WHAT NEEDS TO BE DONE: Check every line below for the string "Manage", and copy the lines that contain it.

Dataset entries
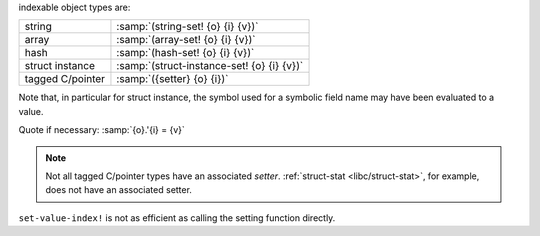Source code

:indexable object types are:

.. csv-table::
   :widths: auto
   :align: left

   string, :samp:`(string-set! {o} {i} {v})`
   array, :samp:`(array-set! {o} {i} {v})`
   hash, :samp:`(hash-set! {o} {i} {v})`
   struct instance, :samp:`(struct-instance-set! {o} {i} {v})`
   tagged C/pointer, :samp:`({setter} {o} {i})`

Note that, in particular for struct instance, the symbol used for a
symbolic field name may have been evaluated to a value.

Quote if necessary: :samp:`{o}.'{i} = {v}`

.. note::

   Not all tagged C/pointer types have an associated `setter`.
   :ref:`struct-stat <libc/struct-stat>`, for example, does not have
   an associated setter.

``set-value-index!`` is not as efficient as calling the setting
function directly.

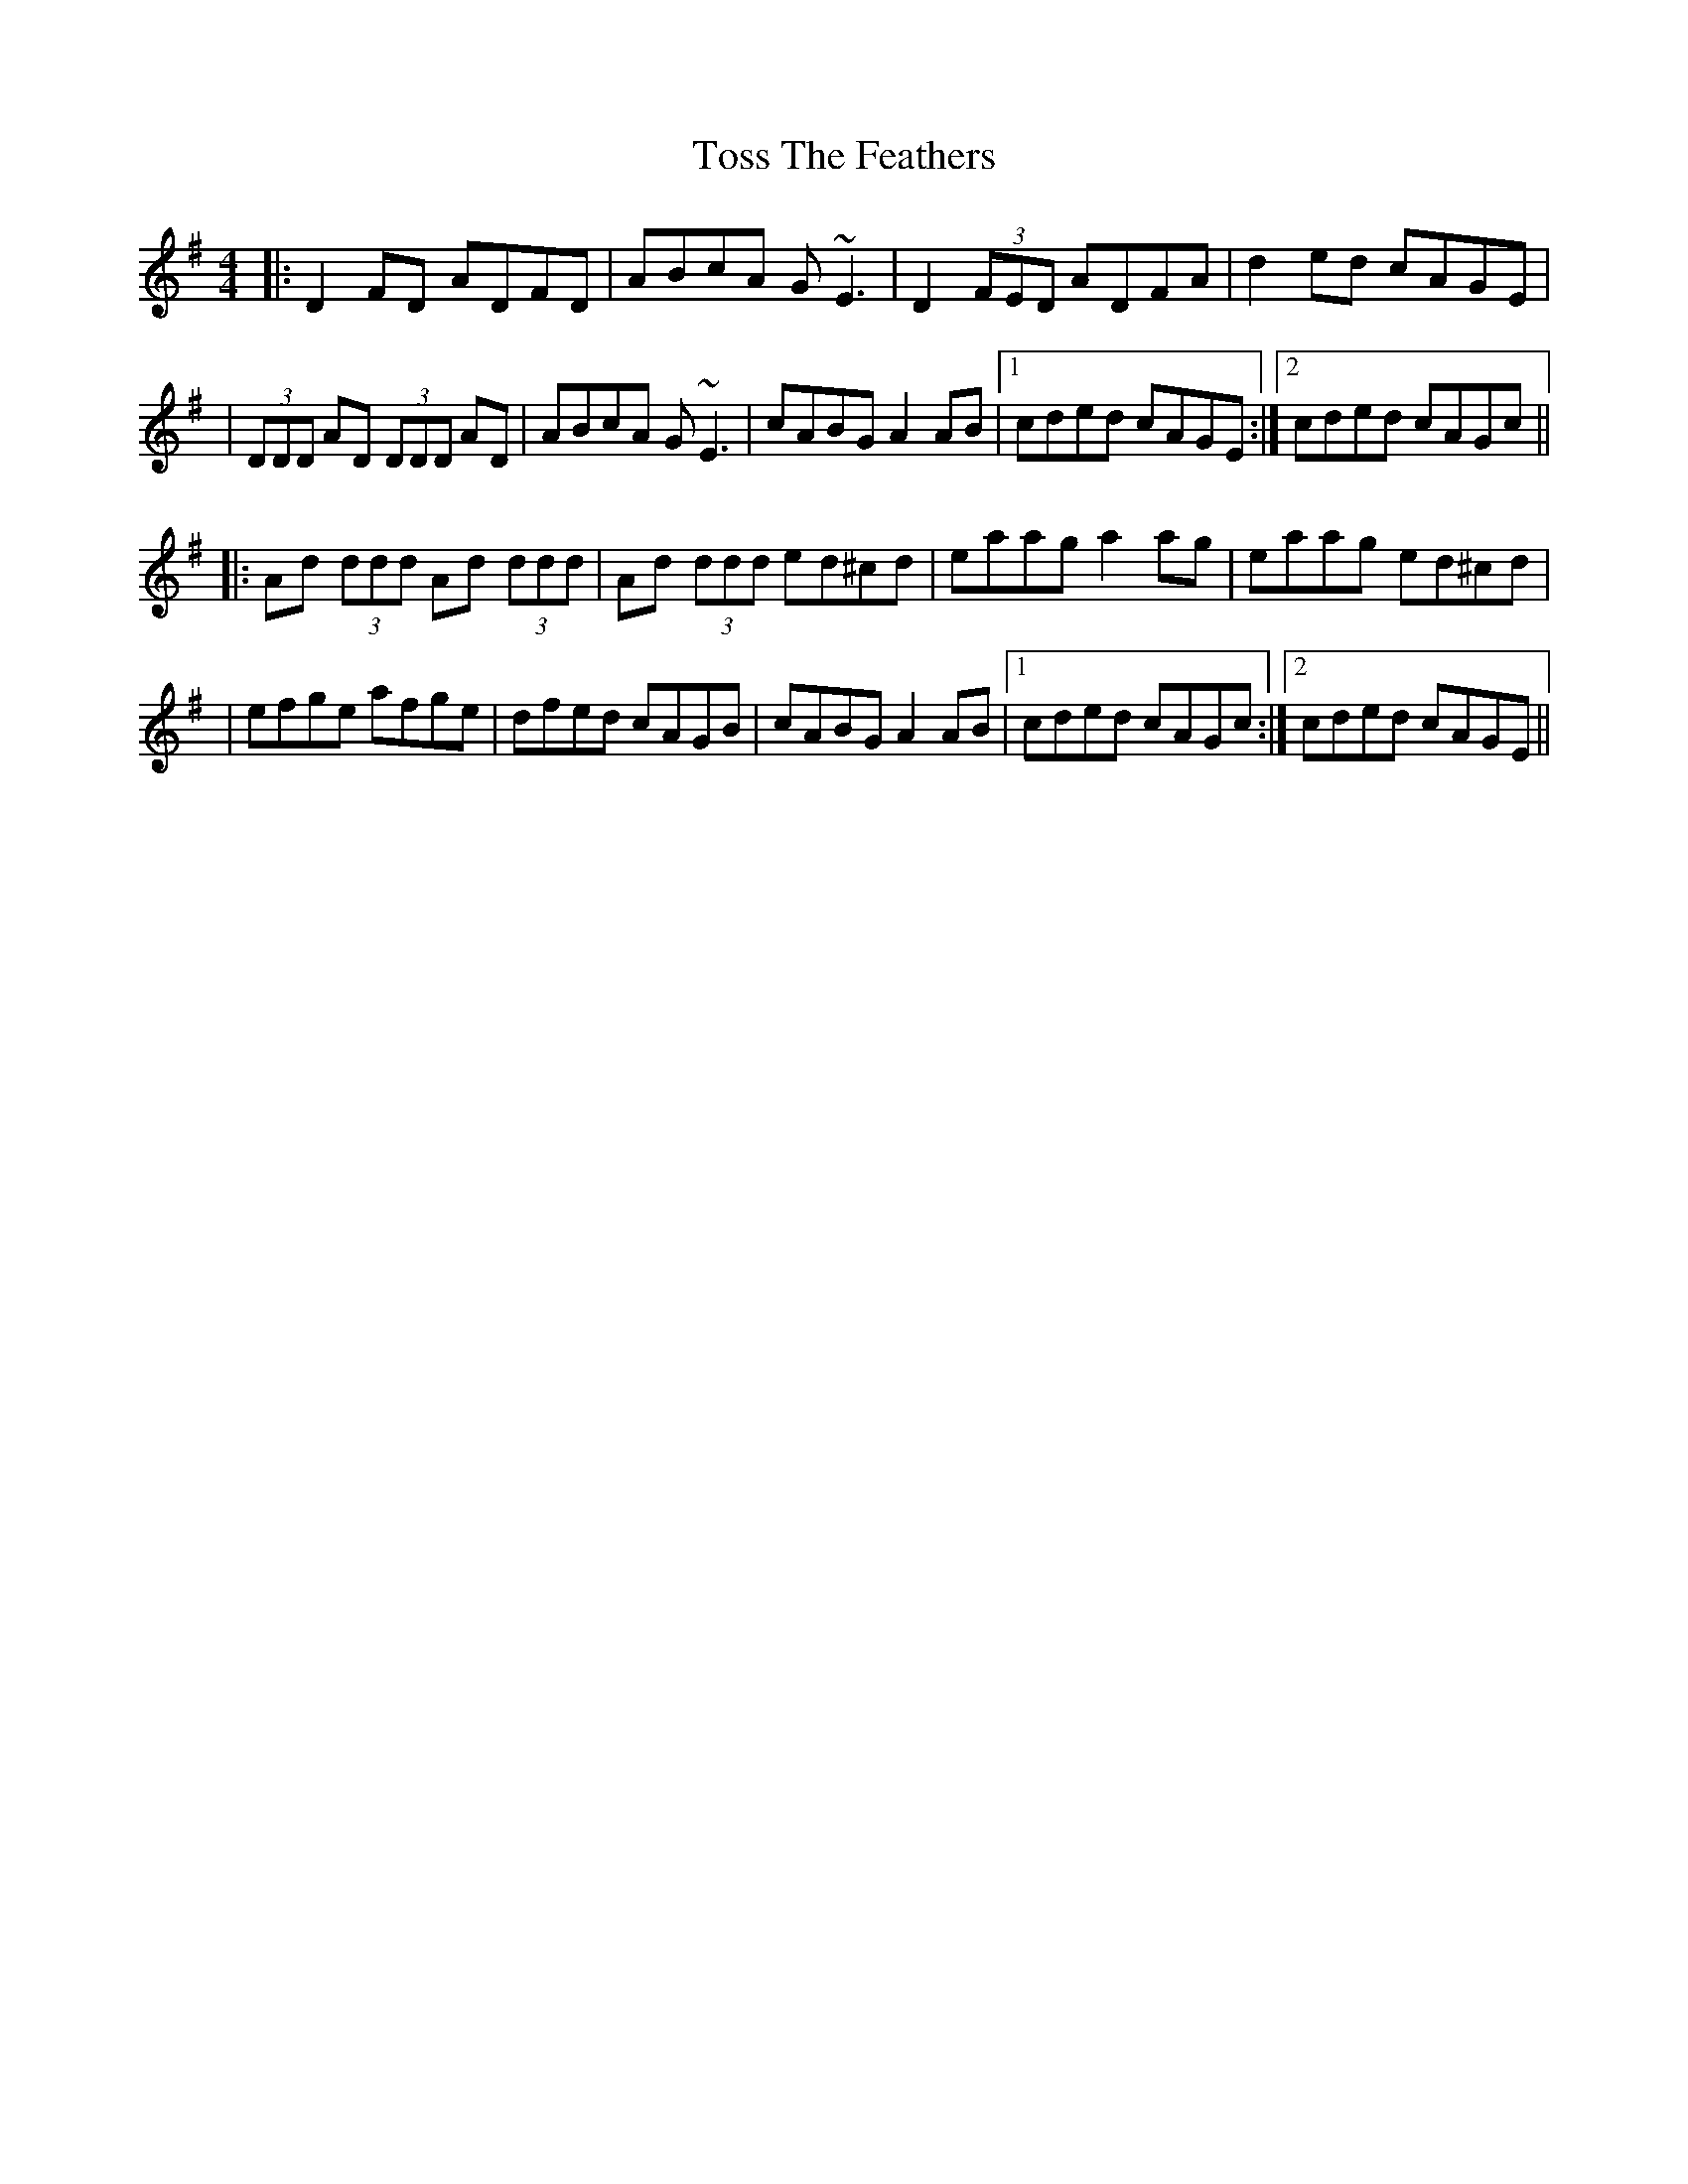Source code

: X: 1
T: Toss The Feathers
R: reel
M: 4/4
L: 1/8
K: Dmix
|:D2 FD ADFD|ABcA G~E3|D2 (3FED ADFA|d2 ed cAGE|
|(3DDD AD (3DDD AD|ABcA G~E3|cABG A2 AB|1 cded cAGE:|2 cded cAGc||
|:Ad (3ddd Ad (3ddd|Ad (3ddd ed^cd|eaag a2 ag|eaag ed^cd|
|efge afge|dfed cAGB|cABG A2 AB|1 cded cAGc:|2 cded cAGE||
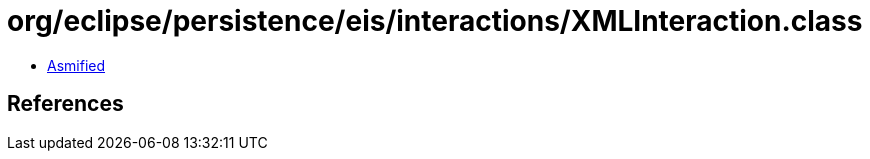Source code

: = org/eclipse/persistence/eis/interactions/XMLInteraction.class

 - link:XMLInteraction-asmified.java[Asmified]

== References

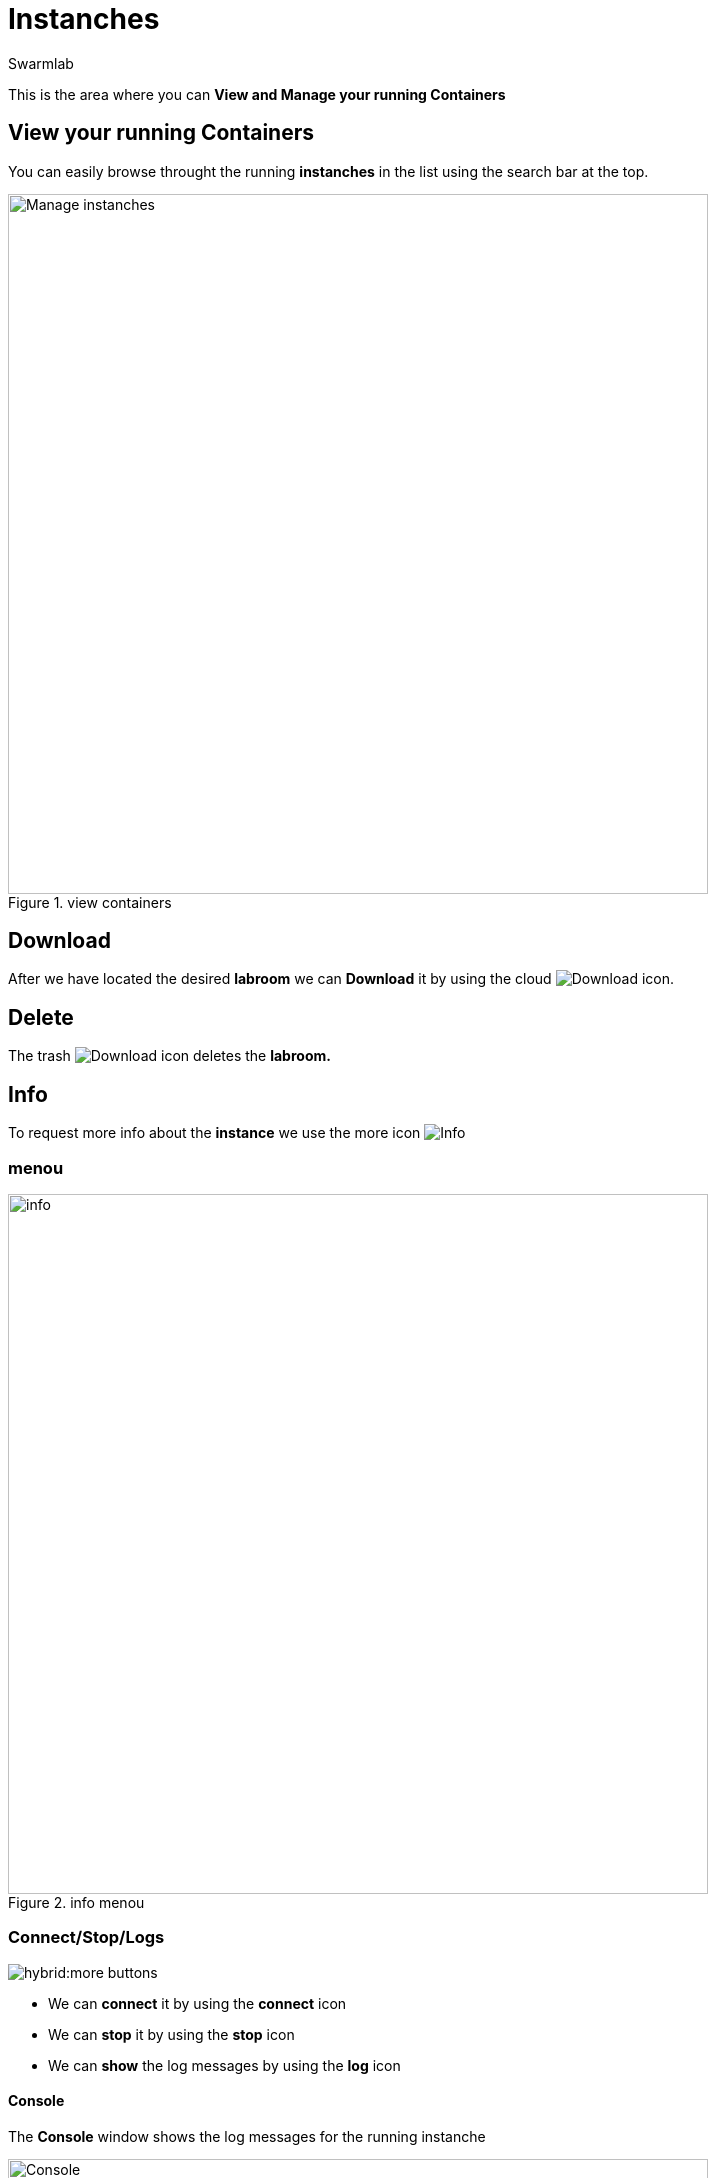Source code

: = Instanches
Swarmlab
:idprefix:
:idseparator: -
:!example-caption:
:!table-caption:
:page-pagination:


This is the area where you can *View and Manage your running Containers*

== View your running Containers

You can easily browse throught the running *instanches* in the list using the search bar at the top.

.view containers
image::hybrid:manage-instanches.png[Manage instanches,700,float=center]

== Download

After we have located the desired *labroom* we can *Download* it by using the cloud 
image:hybrid:cloud_icon_down.png[Download] icon.

== Delete

The trash 
image:hybrid:trash_icon.png[Download]
icon  deletes the *labroom.*

== Info

To request more info about the *instance* we use the more icon
image:hybrid:more.png[Info]

=== menou

.info menou
image::hybrid:more-menou.png[info,700,float=center]

=== Connect/Stop/Logs

image:hybrid:more-buttons.png[float=right]

* We can *connect* it by using the *connect* icon 
* We can *stop* it by using the *stop* icon
* We can *show* the log messages by using the *log* icon

==== Console

The *Console* window shows the log messages for the running instanche 

.console
image::hybrid:console.png[Console,700,float=center]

SOLUTION FOR THIS TASK:
This is the area where you can *View and Manage your running Containers*
image::hybrid:manage-instanches.png[Manage instanches,700,float=center]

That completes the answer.